**Text excerpt**
————————
Evolutions in heart care research
Researchers first to do imaging evaluation in a beating heart
Live fluoroscopy (a type of real-time X-ray imaging) is standard during the implantation of pacemakers. A new approach is to use fluoroscopic views of the heart anatomy obtained before the implant ("virtual fluoroscopy"). Aurora researchers evaluated the results of an experimental study designed to test the success of implanting pacemaker wires using virtual fluoroscopy and compared it to a traditional implant procedure. To the researchers' knowledge, this is the first evaluation of this type of system in a beating heart. The procedure was found to be effective, so it may have clinical application in the future. Jasbir S. Sra, M.D., led the research.
————————
**Data extract**
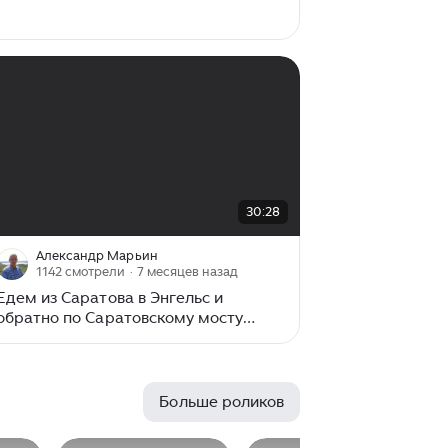
00:00
/
30:28
30:28
Александр Марьин
1142 смотрели
· 7 месяцев назад
Едем из Саратова в Энгельс и
обратно по Саратовскому мосту
через Волгу. 11 августа 2025 г.
Больше роликов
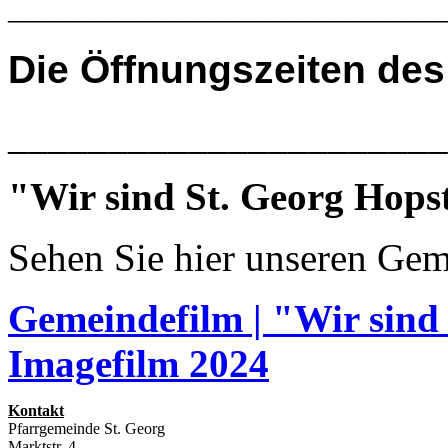
_____________________________
Die
Öffnungszeiten des
______________________
"Wir sind St. Georg Hops
Sehen Sie hier unseren Gem
Gemeindefilm | "Wir sind
Imagefilm 2024
Kontakt
Pfarrgemeinde St. Georg
Marktstr. 4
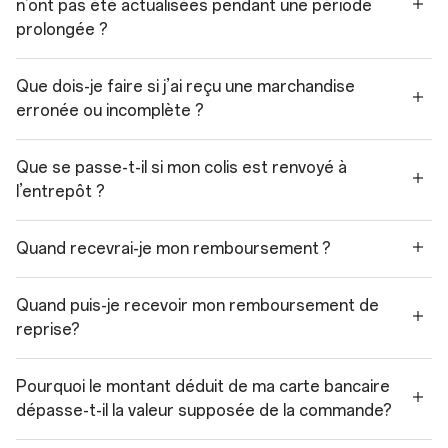
n’ont pas été actualisées pendant une période
prolongée ?
Que dois-je faire si j’ai reçu une marchandise
erronée ou incomplète ?
Que se passe-t-il si mon colis est renvoyé à
l’entrepôt ?
Quand recevrai-je mon remboursement ?
Quand puis-je recevoir mon remboursement de
reprise?
Pourquoi le montant déduit de ma carte bancaire
dépasse-t-il la valeur supposée de la commande?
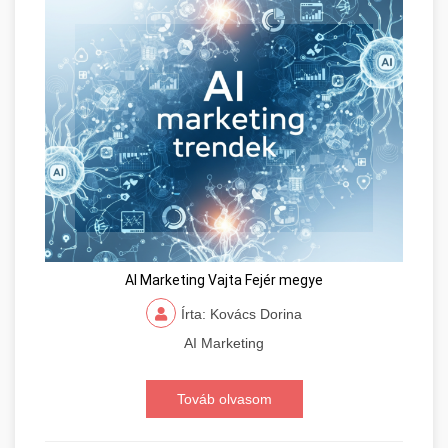
AI Marketing Vajta Fejér megye
Írta: Kovács Dorina
AI Marketing
Továb olvasom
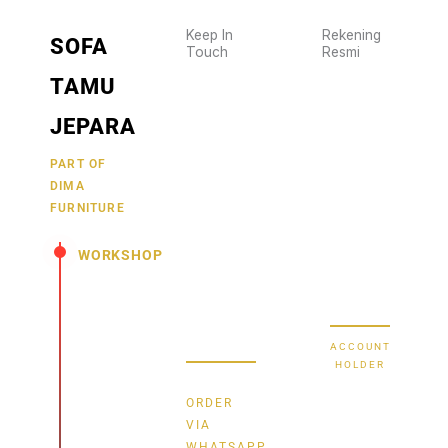
Keep In
Rekening
SOFA
Touch
Resmi
Wujudkan
2470
TAMU
furniture
1470
BCA
impianmu
JEPARA
19
sekarang
juga,
9000030257
PART OF
MANDIRI
DIMA
hubungi
0488790615
BNI
FURNITURE
kami
sekarang
58880101214953
BRI
WORKSHOP
dan
dapatkan
Secure Bank
Jl.
promo
Transfer
Senopati
menarik.
-
ACCOUNT
Mindahan
HOLDER
RT 003
Bayu
RW 003
ORDER
Batealit
Dima
VIA
-
WHATSAPP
————————
**What this exercise asks**
**1)** In the heart care research text, who led the research?
**2)** Reproduce the part of the heart care research text starting with "Evolutions in heart" and going on through "led the research.", word for word.

**Task results**
**1)** Jasbir S. Sra, M.D.

**2)**
Evolutions in heart care research
Researchers first to do imaging evaluation in a beating heart
Live fluoroscopy (a type of real-time X-ray imaging) is standard during the implantation of pacemakers. A new approach is to use fluoroscopic views of the heart anatomy obtained before the implant ("virtual fluoroscopy"). Aurora researchers evaluated the results of an experimental study designed to test the success of implanting pacemaker wires using virtual fluoroscopy and compared it to a traditional implant procedure. To the researchers' knowledge, this is the first evaluation of this type of system in a beating heart. The procedure was found to be effective, so it may have clinical application in the future. Jasbir S. Sra, M.D., led the research.